The economics of food production, consumption, and trade. The micro- and macro- determinants of food supply and demand, including the interrelationship among food, income, population, and public-sector decision making. Emphasis on the role of agriculture in poverty alleviation, economic development, and environmental outcomes. Grades based on mid-term exam and group modeling project and presentation. Enrollment is by application only and will be capped at 25, with priority given to upper level undergraduates in Economics and Earth Systems and graduate students (graduate students enroll in 206). Application found at https://economics.stanford.edu/academics/undergraduate-program/forms
Terms: Spr | Units: 5 | UG Reqs: WAY-SI
Instructors: Naylor, R. (PI)

ESS 108: Research Preparation for Undergraduates

For undergraduates planning to conduct research during the summer with faculty through the MUIR and SUPER programs. Readings, oral presentations, proposal development. May be repeated for credit.
Terms: Spr | Units: 1
Instructors: Field, C. (PI)

ESS 115: Approaching Nepal: Coupled Human-Natural Systems of the Solokhumbu (ESS 215)

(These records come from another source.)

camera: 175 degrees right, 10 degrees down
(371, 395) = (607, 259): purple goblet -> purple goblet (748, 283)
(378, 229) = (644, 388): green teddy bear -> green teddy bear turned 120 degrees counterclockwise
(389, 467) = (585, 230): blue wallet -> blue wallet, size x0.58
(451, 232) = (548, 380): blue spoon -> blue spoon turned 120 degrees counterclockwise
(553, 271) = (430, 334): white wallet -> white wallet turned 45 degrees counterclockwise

This class designed to prepare students participating in the 2020 BOSP Nepal Seminar. Through readings, lectures, and class discussions, students will acquire a working knowledge of coupled human-natural system theory and examine case studies of CHNS analysis in the region. We will also provide content on the history of Nepal and the Sherpa people, Buddhist and Hindu thoughts on nature and resources, agricultural systems across Himalayan ecotones, and geology, glaciology, water, and energy issues relevant to the course itinerary. The class will meet weekly through the Spring quarter. We may switch the time to accommodate the schedules of all enrolled students. The class is mandatory for students participating in BOSP Nepal 2020.
Terms: Spr | Units: 2
Instructors: Dunbar, R. (PI)

ESS 135: Community Leadership

Offered through Residential Education to residents of Castano House, Manzanita Park. Topics include: emotional intelligence, leadership styles, listening, facilitating meetings, group dynamics and motivation, finding purpose, fostering resilience. Students will lead discussions on personal development, relationships, risky behaviors, race, ethnicity, spirituality, integrity.
Terms: Aut, Win, Spr | Units: 1-2 | Repeatable for credit
Instructors: Jones, J. (PI)

ESS 143: Molecular Geomicrobiology Laboratory (BIO 142, EARTHSYS 143, ESS 243)

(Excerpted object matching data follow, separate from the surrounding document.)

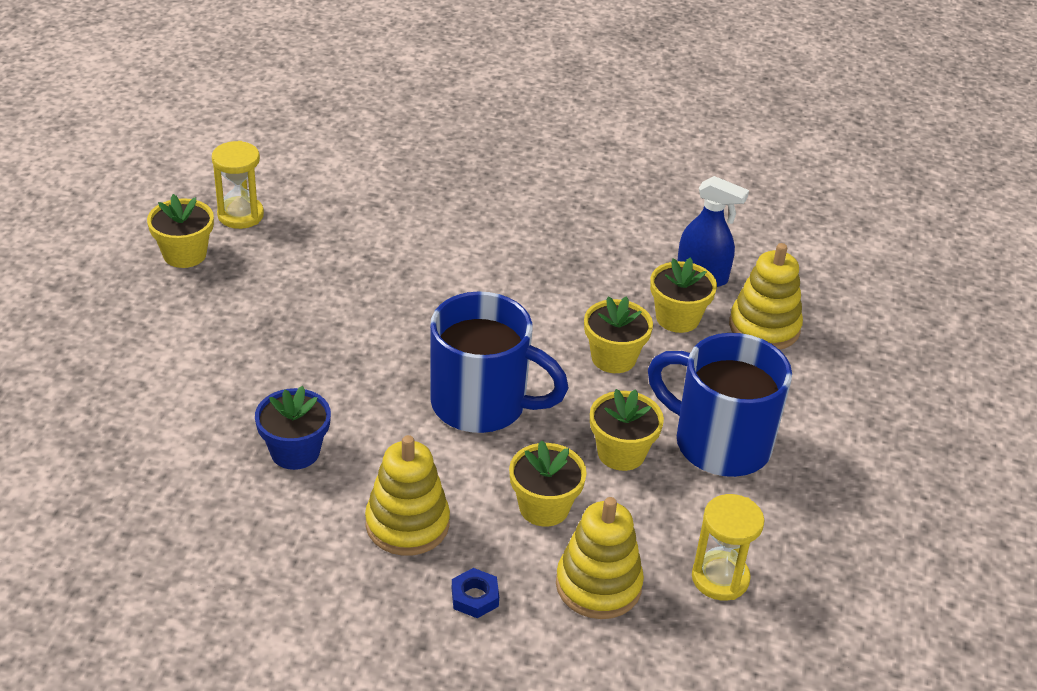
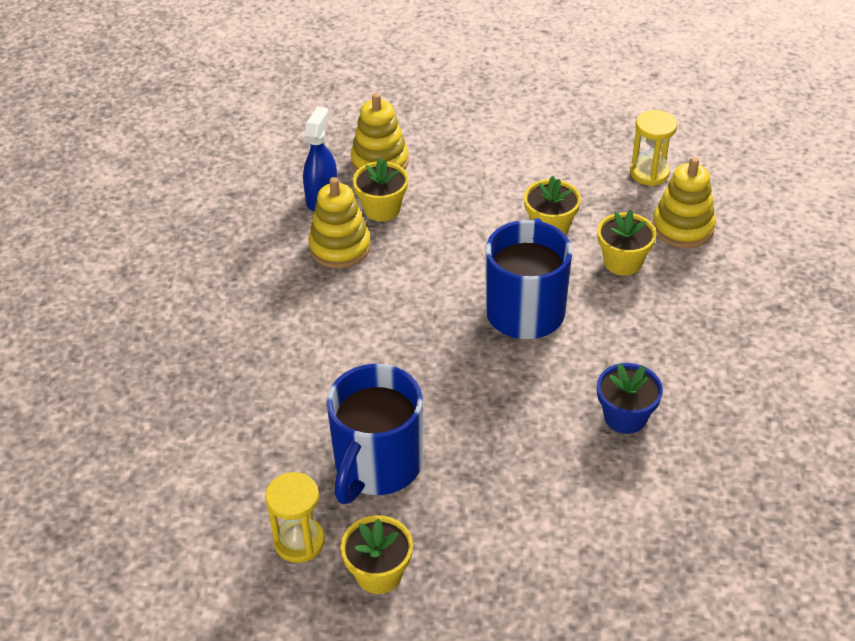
camera: 95 degrees left, 5 degrees up
(407, 524) = (672, 333): yellow stacking toy -> yellow stacking toy (340, 247)
(475, 597) = (723, 287): blue nut -> none
(613, 358) = (443, 241): yellow flower pot -> none
(719, 443) = (520, 179): blue mug -> blue mug (377, 465)

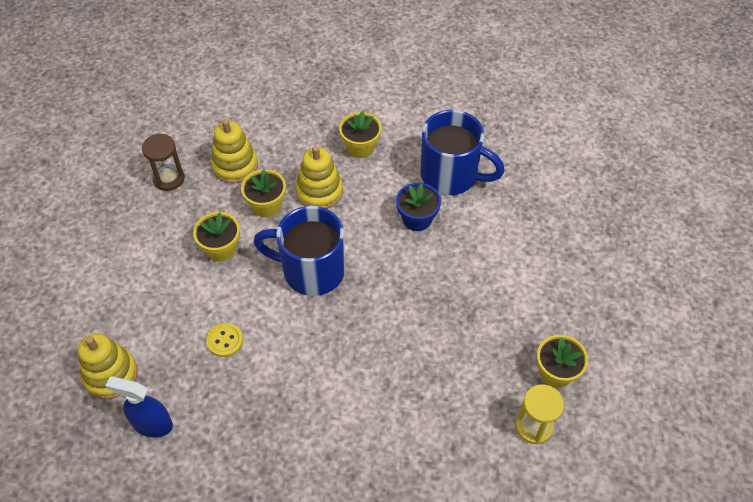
camera: 90 degrees left, 10 degrees up
(340, 247) = (221, 406): yellow stacking toy -> yellow stacking toy (319, 191)
(377, 465) = (462, 374): blue mug -> blue mug (451, 175)
(382, 209) = (176, 372): yellow flower pot -> yellow flower pot (360, 147)
(422, 242) = (225, 340): none -> yellow button
(649, 173) = (169, 178): yellow hourglass -> brown hourglass

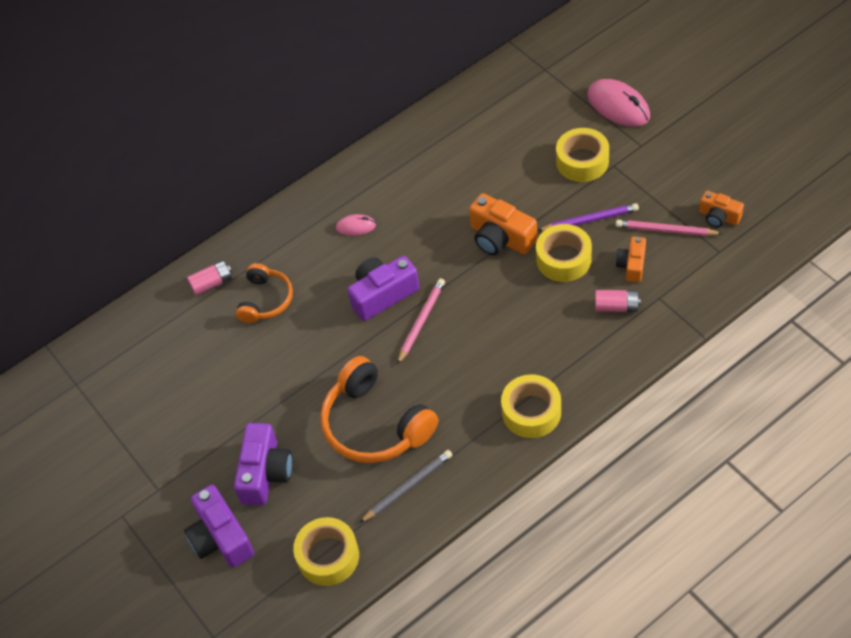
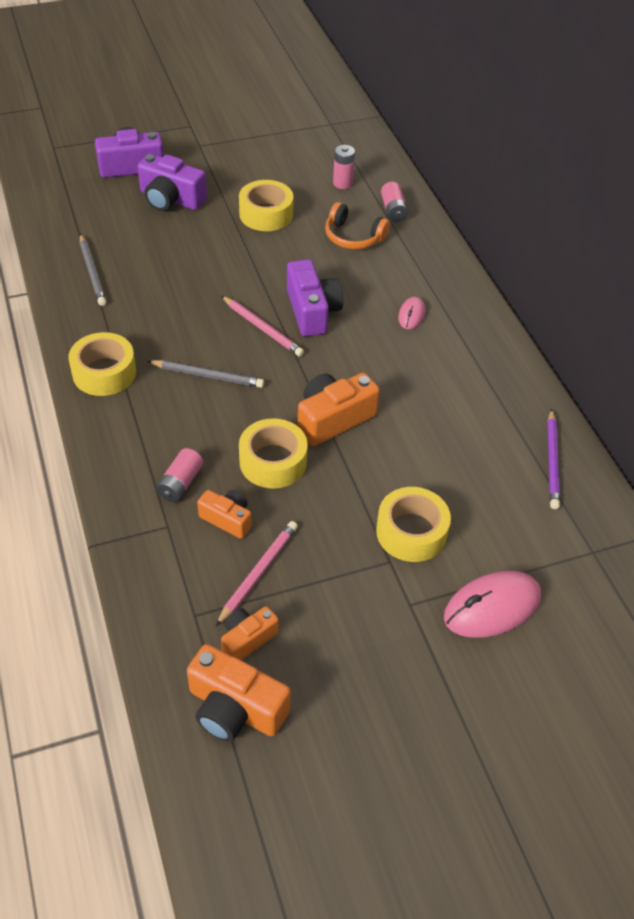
camera: 100 degrees right, 5 degrees down
(182, 337) = (342, 183): none -> pink battery
(328, 556) = (68, 214): yellow tape -> yellow tape (266, 214)
(375, 424) = (170, 269): orange headphones -> none
(497, 337) = (207, 376): none -> grey pencil
(590, 220) = (315, 505): purple pencil -> purple pencil (552, 461)
(769, 204) = (235, 708): none -> orange camera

In this course, students will be studying the biosynthesis of cyclic lipid biomarkers, molecules that are produced by modern microbes that can be preserved in rocks that are over a billion years old and which geologist use as molecular fossils. Students will be tasked with identifying potential biomarker lipid synthesis genes in environmental genomic databases, expressing those genes in a model bacterial expression system in the lab, and then analyzing the lipid products that are produced. The overall goal is for students to experience the scientific research process including generating hypotheses, testing these hypotheses in laboratory experiments, and communicating their results through a publication style paper. Prerequisites: BIO83 and CHEM35 or permission of the instructor.
Terms: Spr | Units: 3-4 | UG Reqs: WAY-SMA
Instructors: Welander, P. (PI)

ESS 151: Biological Oceanography (EARTHSYS 151, EARTHSYS 251, ESS 251)

Required for Earth Systems students in the oceans track. Interdisciplinary look at how oceanic environments control the form and function of marine life. Topics include distributions of planktonic production and abundance, nutrient cycling, the role of ocean biology in the climate system, expected effects of climate changes on ocean biology. Local weekend field trips. Designed to be taken concurrently with Marine Chemistry (ESS/ EARTHSYS 152/252). Prerequisites: BIO 43 and ESS 8 or equivalent.